The first of the Mercedes saloons pulled up outside. There was a collective gasp as high-ranking Wehrmacht men flooded into the lobby, resplendent in stiff grey uniforms with red lacquered collars and red piping on their trousers, many wearing the Iron Cross first class.

They gave full-blooded Nazi salutes to the German diplomats and Romanian army officers there to greet them. This was not the casual flick of the hand favoured by Gestapo men and even Hitler himself; these men were aristocrats and they clicked their heels together with a sound like a gun blast and shot their arms straight out in front of their eyes.

Max turned to Nick and raised an eyebrow. ‘There goes the neighbourhood,’ he said.

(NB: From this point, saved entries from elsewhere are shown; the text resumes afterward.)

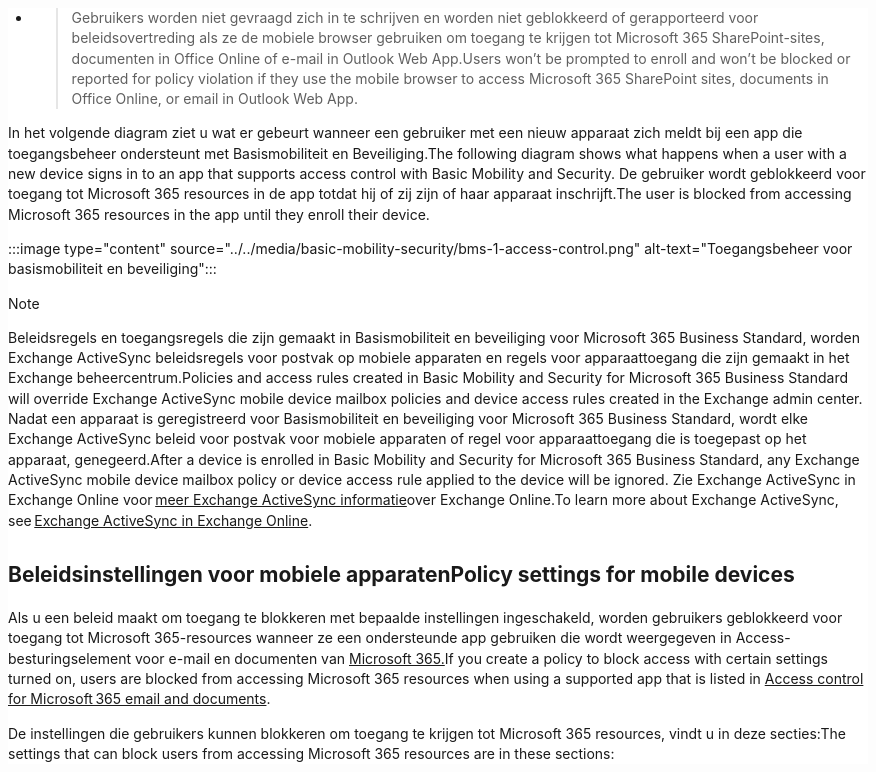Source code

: - ><span data-ttu-id="8b2f1-148">Gebruikers worden niet gevraagd zich in te schrijven en worden niet geblokkeerd of gerapporteerd voor beleidsovertreding als ze de mobiele browser gebruiken om toegang te krijgen tot Microsoft 365 SharePoint-sites, documenten in Office Online of e-mail in Outlook Web App.</span><span class="sxs-lookup"><span data-stu-id="8b2f1-148">Users won’t be prompted to enroll and won’t be blocked or reported for policy violation if they use the mobile browser to access Microsoft 365 SharePoint sites, documents in Office Online, or email in Outlook Web App.</span></span>

<span data-ttu-id="8b2f1-149">In het volgende diagram ziet u wat er gebeurt wanneer een gebruiker met een nieuw apparaat zich meldt bij een app die toegangsbeheer ondersteunt met Basismobiliteit en Beveiliging.</span><span class="sxs-lookup"><span data-stu-id="8b2f1-149">The following diagram shows what happens when a user with a new device signs in to an app that supports access control with Basic Mobility and Security.</span></span> <span data-ttu-id="8b2f1-150">De gebruiker wordt geblokkeerd voor toegang tot Microsoft 365 resources in de app totdat hij of zij zijn of haar apparaat inschrijft.</span><span class="sxs-lookup"><span data-stu-id="8b2f1-150">The user is blocked from accessing Microsoft 365 resources in the app until they enroll their device.</span></span>

:::image type="content" source="../../media/basic-mobility-security/bms-1-access-control.png" alt-text="Toegangsbeheer voor basismobiliteit en beveiliging":::

> [!NOTE]
> <span data-ttu-id="8b2f1-152">Beleidsregels en toegangsregels die zijn gemaakt in Basismobiliteit en beveiliging voor Microsoft 365 Business Standard, worden Exchange ActiveSync beleidsregels voor postvak op mobiele apparaten en regels voor apparaattoegang die zijn gemaakt in het Exchange beheercentrum.</span><span class="sxs-lookup"><span data-stu-id="8b2f1-152">Policies and access rules created in Basic Mobility and Security for Microsoft 365 Business Standard will override Exchange ActiveSync mobile device mailbox policies and device access rules created in the Exchange admin center.</span></span> <span data-ttu-id="8b2f1-153">Nadat een apparaat is geregistreerd voor Basismobiliteit en beveiliging voor Microsoft 365 Business Standard, wordt elke Exchange ActiveSync beleid voor postvak voor mobiele apparaten of regel voor apparaattoegang die is toegepast op het apparaat, genegeerd.</span><span class="sxs-lookup"><span data-stu-id="8b2f1-153">After a device is enrolled in Basic Mobility and Security for Microsoft 365 Business Standard, any Exchange ActiveSync mobile device mailbox policy or device access rule applied to the device will be ignored.</span></span> <span data-ttu-id="8b2f1-154">Zie Exchange ActiveSync in Exchange Online voor [meer Exchange ActiveSync informatie](/exchange/clients-and-mobile-in-exchange-online/exchange-activesync/exchange-activesync)over Exchange Online.</span><span class="sxs-lookup"><span data-stu-id="8b2f1-154">To learn more about Exchange ActiveSync, see [Exchange ActiveSync in Exchange Online](/exchange/clients-and-mobile-in-exchange-online/exchange-activesync/exchange-activesync).</span></span>

## <a name="policy-settings-for-mobile-devices"></a><span data-ttu-id="8b2f1-155">Beleidsinstellingen voor mobiele apparaten</span><span class="sxs-lookup"><span data-stu-id="8b2f1-155">Policy settings for mobile devices</span></span>

<span data-ttu-id="8b2f1-156">Als u een beleid maakt om toegang te blokkeren met bepaalde instellingen ingeschakeld, worden gebruikers geblokkeerd voor toegang tot Microsoft 365-resources wanneer ze een ondersteunde app gebruiken die wordt weergegeven in Access-besturingselement voor e-mail en documenten van [Microsoft 365.](capabilities.md)</span><span class="sxs-lookup"><span data-stu-id="8b2f1-156">If you create a policy to block access with certain settings turned on, users are blocked from accessing Microsoft 365 resources when using a supported app that is listed in [Access control for Microsoft 365 email and documents](capabilities.md).</span></span> 

<span data-ttu-id="8b2f1-157">De instellingen die gebruikers kunnen blokkeren om toegang te krijgen tot Microsoft 365 resources, vindt u in deze secties:</span><span class="sxs-lookup"><span data-stu-id="8b2f1-157">The settings that can block users from accessing Microsoft 365 resources are in these sections:</span></span>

Neither of them laughed. They both knew that Romania was no longer just a rather quirky place on the edge of Europe; from today it was a very, very dangerous place to be.

 

 

 

Daniela hurried through the cobbled streets of the Jewish Quarter, and thought about her Englishman. He would never know how much he meant to her. He was that rarest of treasures, a man who treated her kindly and wanted nothing from her.

He had saved her twice, and found her places to stay when she had nowhere else to go, and had not demanded sexual favours in return. From the moment she had seen him she knew she could trust him. Was that what they called love at first sight?

But she was no good for him. He was married and soon he would be leaving Bucharest. Men like him did not have affairs and she was not about to take him away from his wife. And there was so much he did not know about her, that she had not told him, and it made anything between them quite impossible.

She had lied to him about so much, but those lies would never hurt him, because she would never see him again, despite what she had written in the letter. Perhaps in another lifetime they could find each other again.